Julia did. When a paroled predator attacked Liv in the woods, Julia fought back and got caught. Liv ran, leaving Julia in the woods for a terrifying 48 hours that she remembers only in flashbacks. One year later, Liv seems bent on self-destruction, starving herself, doing drugs, and hooking up with a violent new boyfriend. A dead girl turns up in those same woods, and Julia’s memories resurface alongside clues unearthed by an ambitious reporter that link the girl to Julia’s abductor. As the devastating truth becomes clear, Julia realizes that after the woods was just the beginning.
The timeline of After the Woods seems like a fantastic choice. We start with Julia and Liv's run in the woods. The run that ends with Liv attacked, Julia trying to save her and Julia captured. Then we move forward to nearly a year later.
This way we skip over those forty eight hours Julia was in the woods - in the actual narration but not in how it affects Julia, Liv, their families, their town, and their friendship. Then having what actually happened to Julia during that time revealed in bits and pieces (some revealed to her and readers, some just to readers), kept my focus more on the now. Yes, what happened was important, but I was more concerned with the Julia of 'now,' a year later.

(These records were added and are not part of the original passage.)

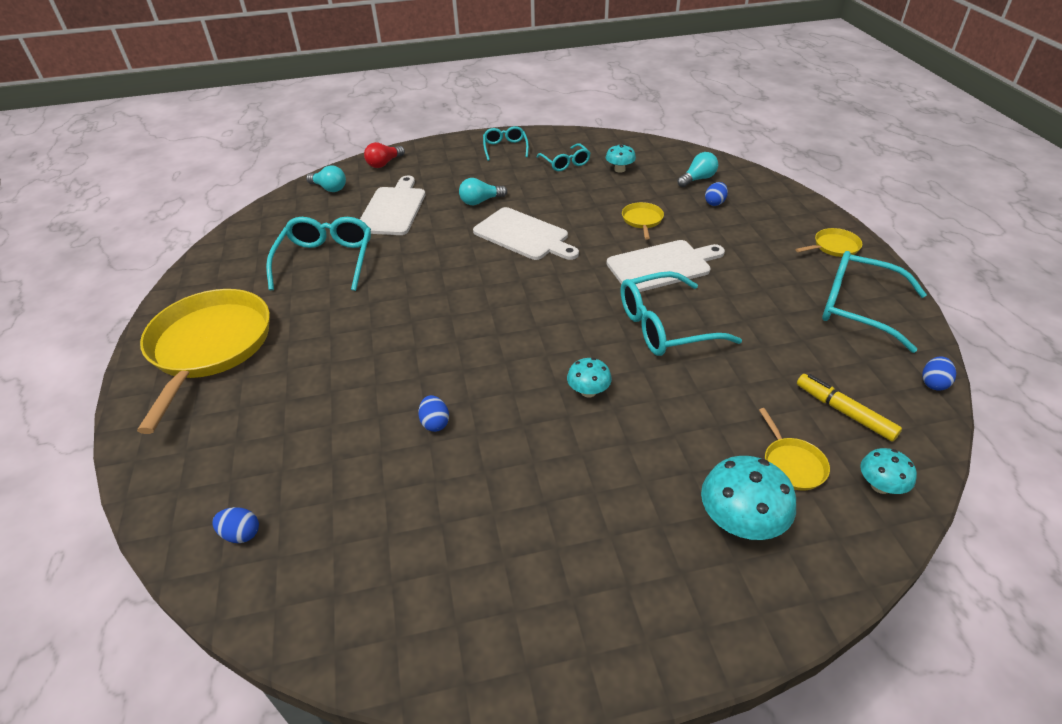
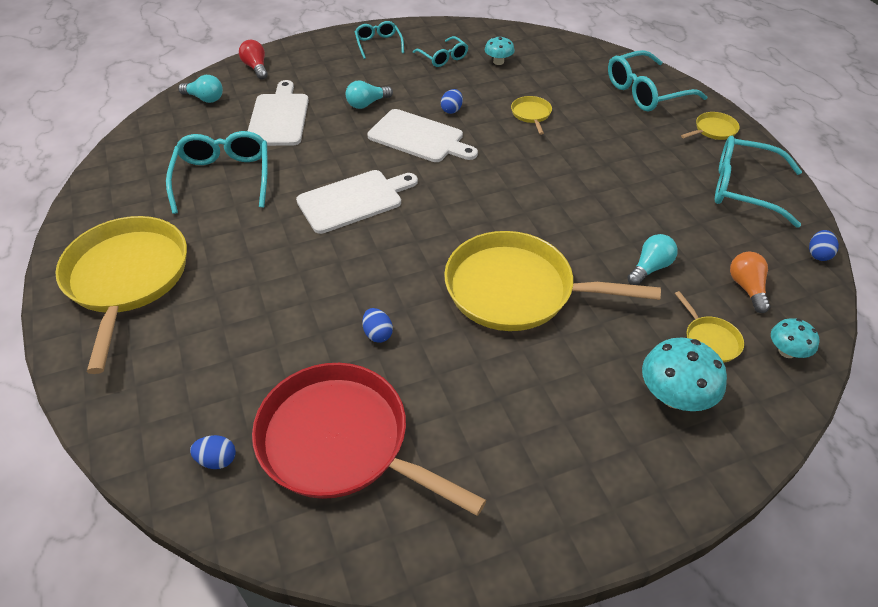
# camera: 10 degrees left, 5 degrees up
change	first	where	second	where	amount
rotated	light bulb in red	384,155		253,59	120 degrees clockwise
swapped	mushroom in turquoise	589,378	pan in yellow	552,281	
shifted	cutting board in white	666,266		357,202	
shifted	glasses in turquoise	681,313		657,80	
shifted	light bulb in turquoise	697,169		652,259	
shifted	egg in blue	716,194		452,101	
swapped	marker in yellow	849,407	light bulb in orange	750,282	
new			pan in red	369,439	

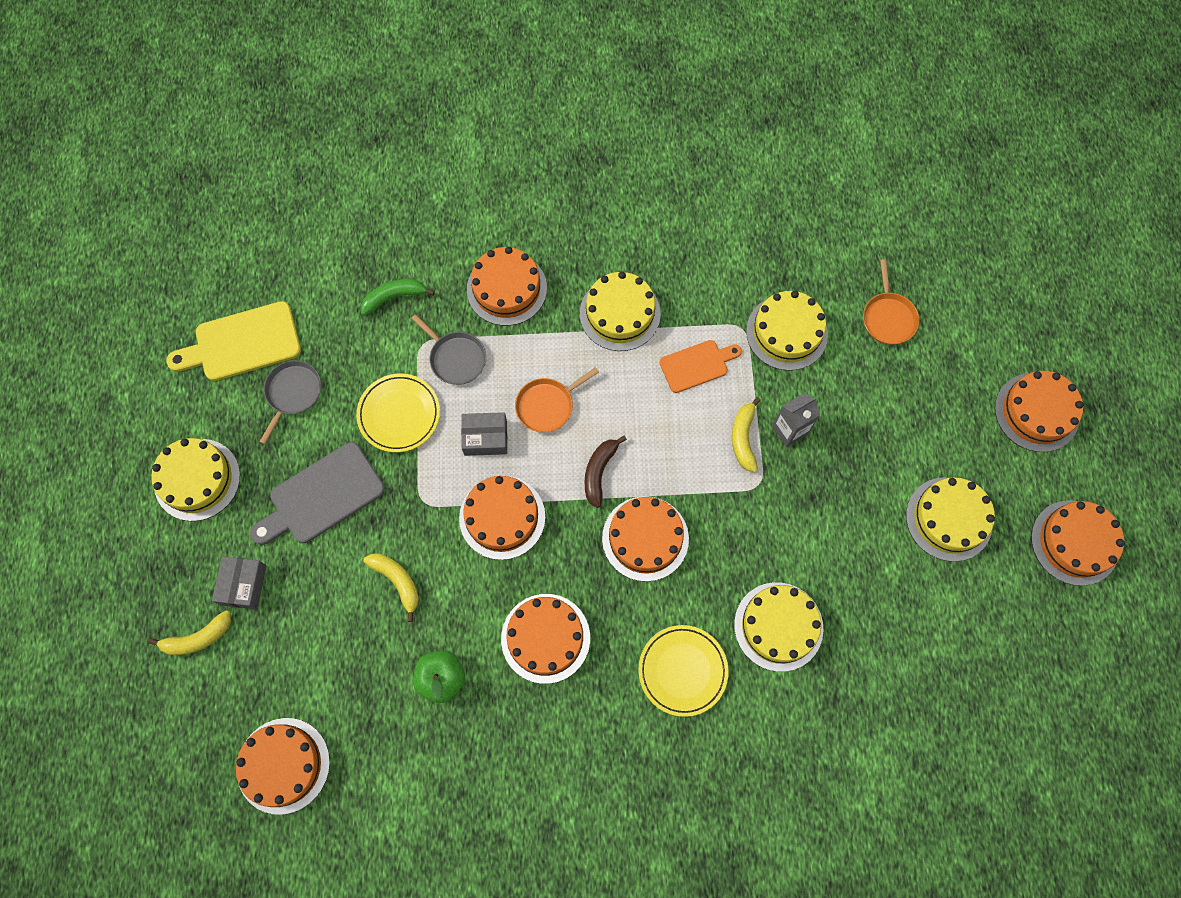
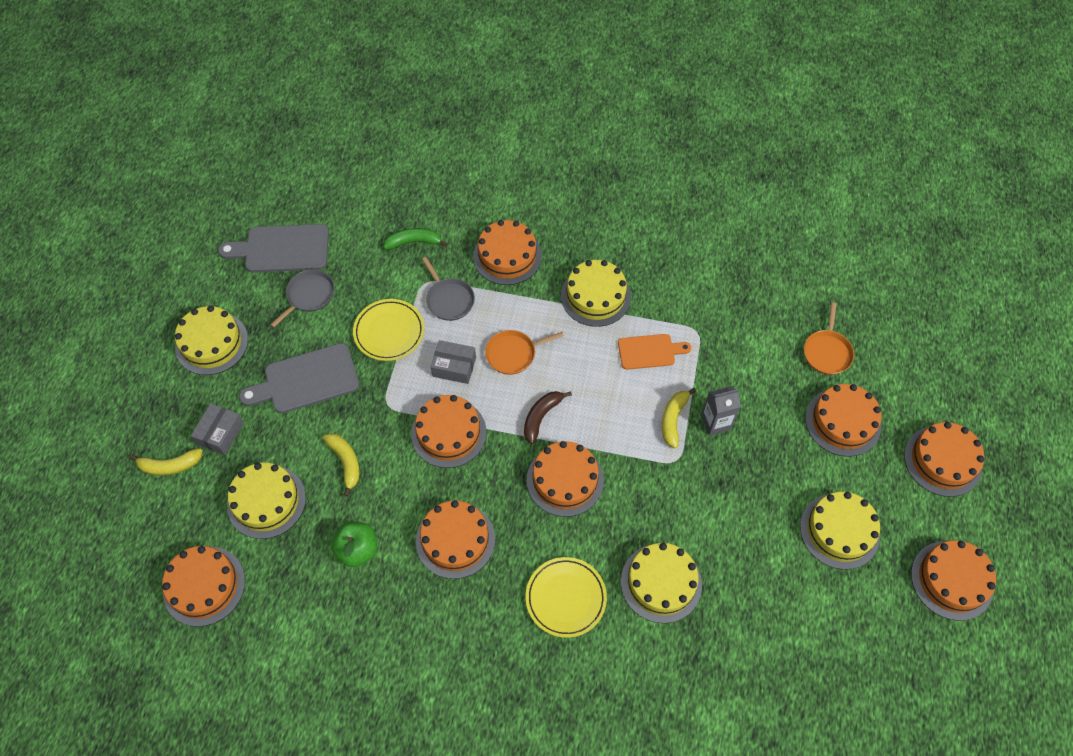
# camera: 15 degrees right, 10 degrees down
change	first	where	second	where	amount
repainted	cutting board in yellow	233,341	cutting board in grey	273,248	
shifted	cake in yellow	787,331		266,501	
new			cake in orange	843,420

Julia's character was different than I would have thought she'd be, but the other characters are, as well. Julia's family setup is unique and the different characters roles in her life and the dynamics between the different characters really adds to the story.

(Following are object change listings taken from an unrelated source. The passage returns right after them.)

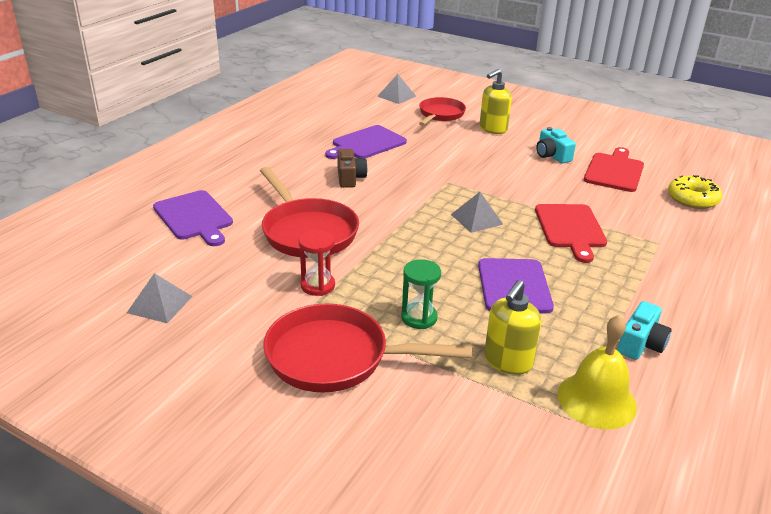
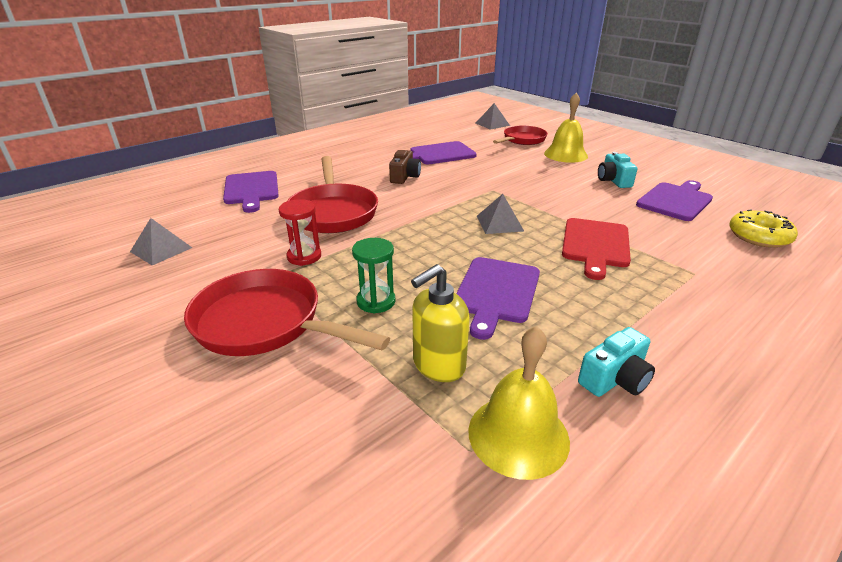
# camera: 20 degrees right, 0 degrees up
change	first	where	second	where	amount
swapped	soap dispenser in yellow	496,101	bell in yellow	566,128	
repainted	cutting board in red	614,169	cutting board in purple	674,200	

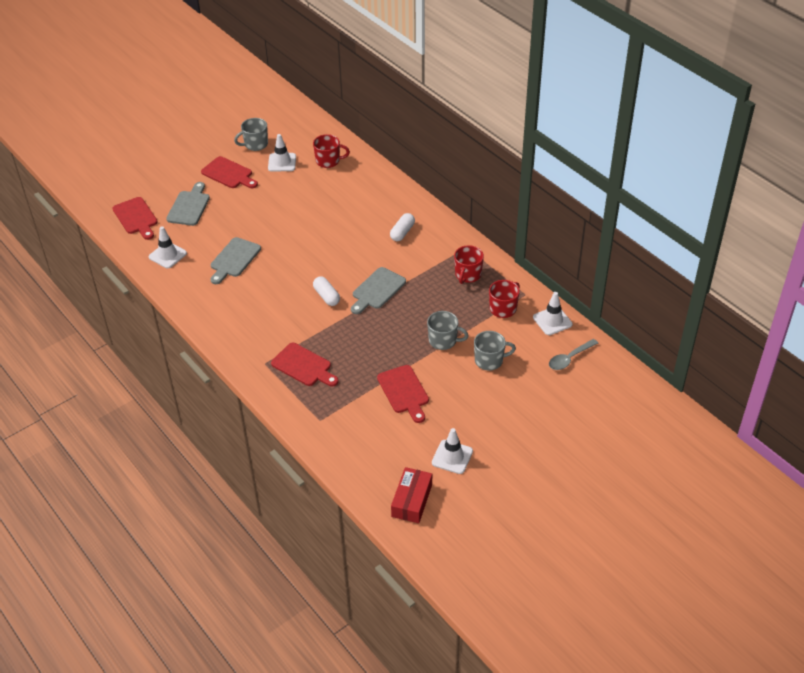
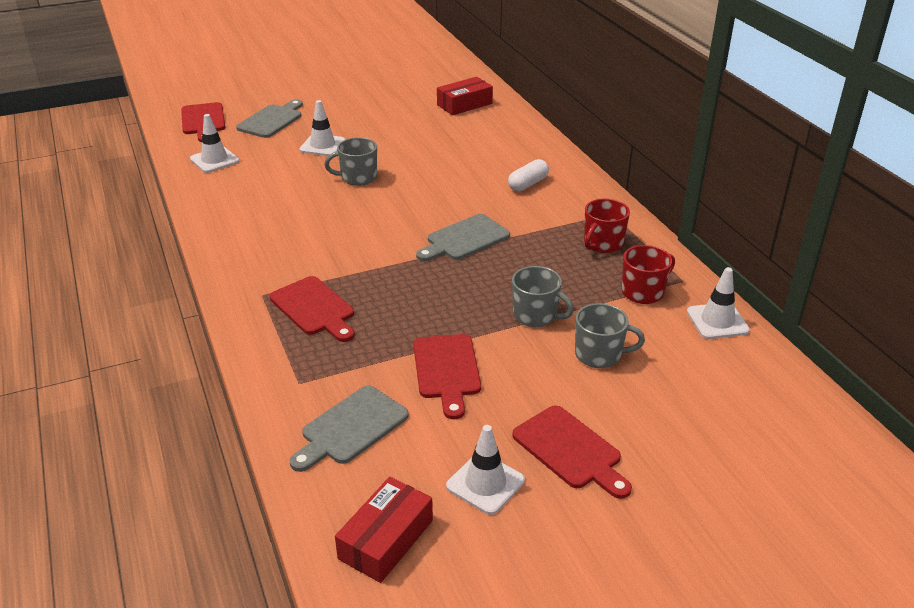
# camera: 15 degrees right, 10 degrees down
change	first	where	second	where	amount
shifted	cutting board in red	229,172		572,452	
shifted	cutting board in grey	236,260		349,429	
shifted	mug in grey	251,134		350,161	
shifted	traffic cone in white	282,153		322,128	
swapped	mug in red	331,151	box in red	465,96	
gone	capsule in white	326,291			
gone	spoon in grey	573,354			

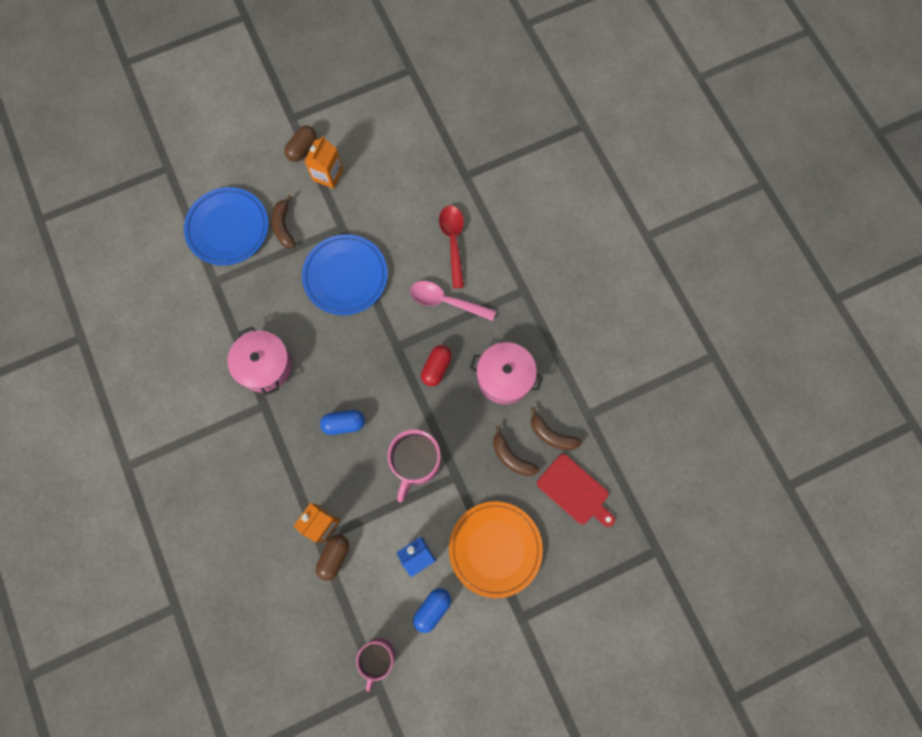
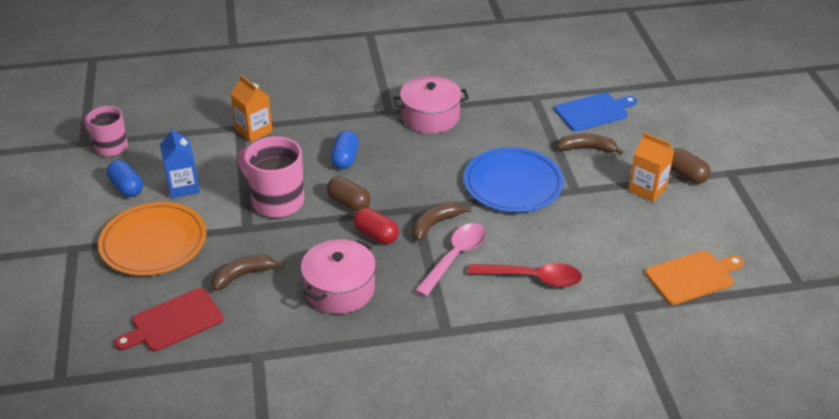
# camera: 105 degrees right, 35 degrees down
change	first	where	second	where	amount
swapped	plate in blue	226,226	cutting board in blue	596,112	
shifted	capsule in brown	332,558		349,193	
shifted	banana in brown	557,428		441,221	
new			cutting board in orange	694,278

Liv and Julia are both different after the woods so it can be hard to tell what is also a part of who they were before and what is a changes they incurred from what happened.

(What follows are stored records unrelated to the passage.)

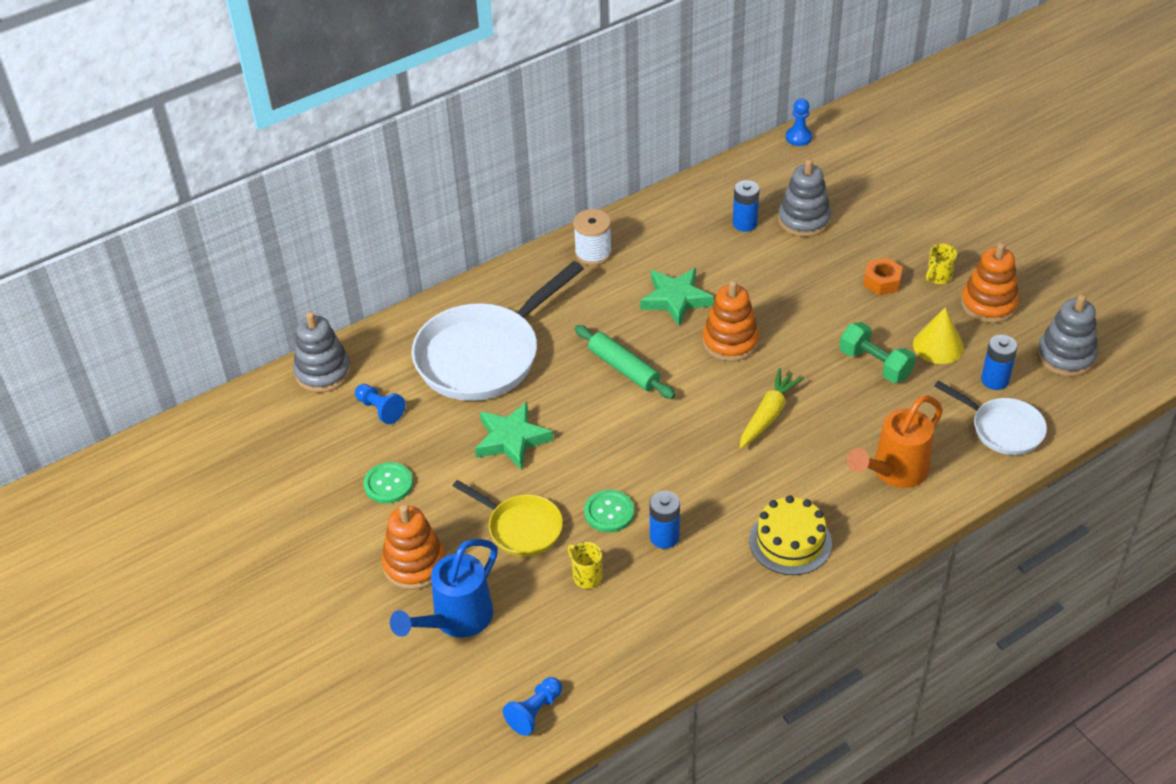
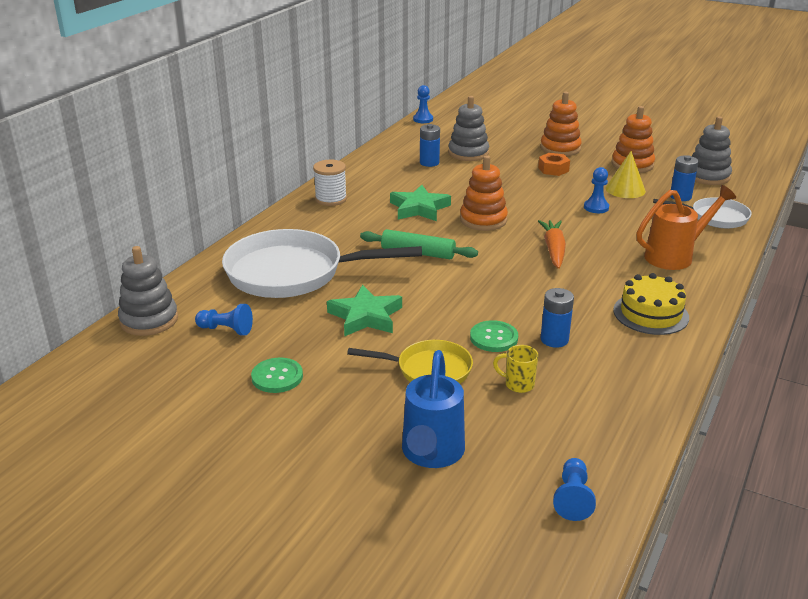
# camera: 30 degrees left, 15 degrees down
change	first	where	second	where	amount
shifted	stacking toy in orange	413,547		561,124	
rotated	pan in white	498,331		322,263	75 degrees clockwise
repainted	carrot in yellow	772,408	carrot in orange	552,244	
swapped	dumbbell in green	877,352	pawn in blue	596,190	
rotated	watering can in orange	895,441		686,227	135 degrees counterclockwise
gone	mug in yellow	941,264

The more we learn about the characters, what happened in the woods, maybe why it happened, who and how everyone is now, the more questions and concerns are presented. Julia's way of coping - of needing facts and researching,is not what most (including her mother) would be comfortable with but it makes the novel more interesting and the revelations better.
After the Woods is full of damaged - some very much so - characters. Sometimes you know why, sometimes you think you know why, sometimes you partially know why but almost always, the full extent of things is unknown. Kim Savage does a great job with her characters; they're complex, unique, compelling, troubled, confused, even funny (really, when else have you read of someone using Kuru disease to get out of gym?), caring and kind. The characters, their secrets, their desires, their questions -- and the answers to some of them -- are what really make this book.
Julia and Liv may have been attacked in the woods, Liv may have gotten away while Julia did not, but that is truly only the start of After the Woods.